Lowndes at Sandown, 1994

An overnight sensation

Lowndes did his talking on the track at Sandown.

The #015 car went nearly two laps down due to a first-lap tangle for Jones that required a new front spoiler.

From there, Lowndes and Jones recovered strongly to finish ahead of team-mates Peter Brock/Tomas Mezera in fifth; the rookie setting the fastest lap of any of the HRT drivers.

“We went to Sandown and he did the job perfectly,” Grech said of Lowndes.

“Then the birth happened and Rickard didn’t want to come out for Bathurst.

“Reluctantly, again there was a bit of blueing, a bit more skin came off my buttocks, but we got him to Bathurst and that obviously cemented the whole thing.”

After initially struggling at Bathurst, including a crash in the warm-up, Lowndes famously mustered extensive advice from Brock and starred in the closing stages of the race.

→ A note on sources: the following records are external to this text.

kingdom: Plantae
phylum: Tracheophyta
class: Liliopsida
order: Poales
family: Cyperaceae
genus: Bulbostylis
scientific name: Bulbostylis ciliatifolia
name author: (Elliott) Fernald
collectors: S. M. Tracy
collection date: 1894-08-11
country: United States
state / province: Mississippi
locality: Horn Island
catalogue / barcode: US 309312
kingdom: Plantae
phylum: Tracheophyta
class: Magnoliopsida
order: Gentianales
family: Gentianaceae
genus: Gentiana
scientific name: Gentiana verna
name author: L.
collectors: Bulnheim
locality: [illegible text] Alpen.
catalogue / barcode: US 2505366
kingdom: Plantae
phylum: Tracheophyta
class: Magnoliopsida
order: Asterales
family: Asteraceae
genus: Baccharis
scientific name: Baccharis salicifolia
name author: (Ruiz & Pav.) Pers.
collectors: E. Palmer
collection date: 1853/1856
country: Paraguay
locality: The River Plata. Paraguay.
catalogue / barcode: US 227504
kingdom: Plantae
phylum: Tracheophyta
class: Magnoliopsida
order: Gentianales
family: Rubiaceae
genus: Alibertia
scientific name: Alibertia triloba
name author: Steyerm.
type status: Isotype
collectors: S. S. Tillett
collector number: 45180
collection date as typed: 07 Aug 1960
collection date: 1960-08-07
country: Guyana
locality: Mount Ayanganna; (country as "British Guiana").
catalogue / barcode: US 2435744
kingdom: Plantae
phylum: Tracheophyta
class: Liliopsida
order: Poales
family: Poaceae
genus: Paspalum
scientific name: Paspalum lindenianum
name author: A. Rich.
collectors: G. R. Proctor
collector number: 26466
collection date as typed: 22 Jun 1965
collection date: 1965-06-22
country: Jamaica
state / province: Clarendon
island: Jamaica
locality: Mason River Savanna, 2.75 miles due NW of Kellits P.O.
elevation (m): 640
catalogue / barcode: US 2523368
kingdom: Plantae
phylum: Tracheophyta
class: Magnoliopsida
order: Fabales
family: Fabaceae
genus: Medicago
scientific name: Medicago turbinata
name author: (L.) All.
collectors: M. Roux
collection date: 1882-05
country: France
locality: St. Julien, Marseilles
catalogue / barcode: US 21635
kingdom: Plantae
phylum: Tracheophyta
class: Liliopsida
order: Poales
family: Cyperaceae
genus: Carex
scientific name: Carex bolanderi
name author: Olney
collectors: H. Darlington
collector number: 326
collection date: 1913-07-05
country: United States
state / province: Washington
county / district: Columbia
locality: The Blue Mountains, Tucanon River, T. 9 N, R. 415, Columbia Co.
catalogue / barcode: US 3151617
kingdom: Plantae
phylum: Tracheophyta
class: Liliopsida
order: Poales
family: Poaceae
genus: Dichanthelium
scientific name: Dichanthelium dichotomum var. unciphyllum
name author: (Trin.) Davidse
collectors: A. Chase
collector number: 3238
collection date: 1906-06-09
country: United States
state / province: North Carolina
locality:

Lowndes overcame early struggles at Bathurst

He audaciously took the lead from John Bowe in the final stint, before eventually finishing second, shooting to national attention.

The deal done with Lowndes pre-Sandown in 1994 included a testing and media training contract for ’95, when he was joined by another young gun, Greg Murphy, in the enduro line-up.

Lowndes again showed his speed in a difficult 1995 enduro campaign; taking pole for both races, but spinning out early at Sandown and succumbing to engine dramas at Bathurst.

HRT’s double Bathurst failure marked the team’s darkest hour, with Holden subsequently threatening to terminate its backing of the team.

While Crennan rescued that deal – effectively getting a one-year reprieve to turn it around – Grech was hell-bent on bringing Lowndes in full-time to replace Mezera for 1996.

Again, there were internal barriers to Lowndes’ promotion, with concerns that, in an era of stars in their 30s and 40s, Lowndes was too young for the job.

What followed was the start of a golden period for the team; Lowndes sweeping the championship, Sandown and Bathurst in his first full-time year.

Lowndes won on his championship debut in 1996

“A lot of people do say that [HRT] made Craig Lowndes but I can tell you that Craig Lowndes made us,” Grech concludes.

“The timing was just perfect for the team, for him, it worked like a staged performance, it was really good, it was a great time for everyone in the team.

“He changed the whole game. Even from the start, he was such a well-rounded, loveable bloke, with our fan base, it just turned the race weekends on their head.

“You had the older guys there, no disrespect to Dick [Johnson] and all that, and there was a lot of pressure.

“He used to get a hammering in the press and sometimes racing, some moves were a little bit questionable and we got into a little bit of trouble with it as a team.

“But at the end of the day, for a guy that age, I don’t think there’s ever been someone come into the game and do what he did.”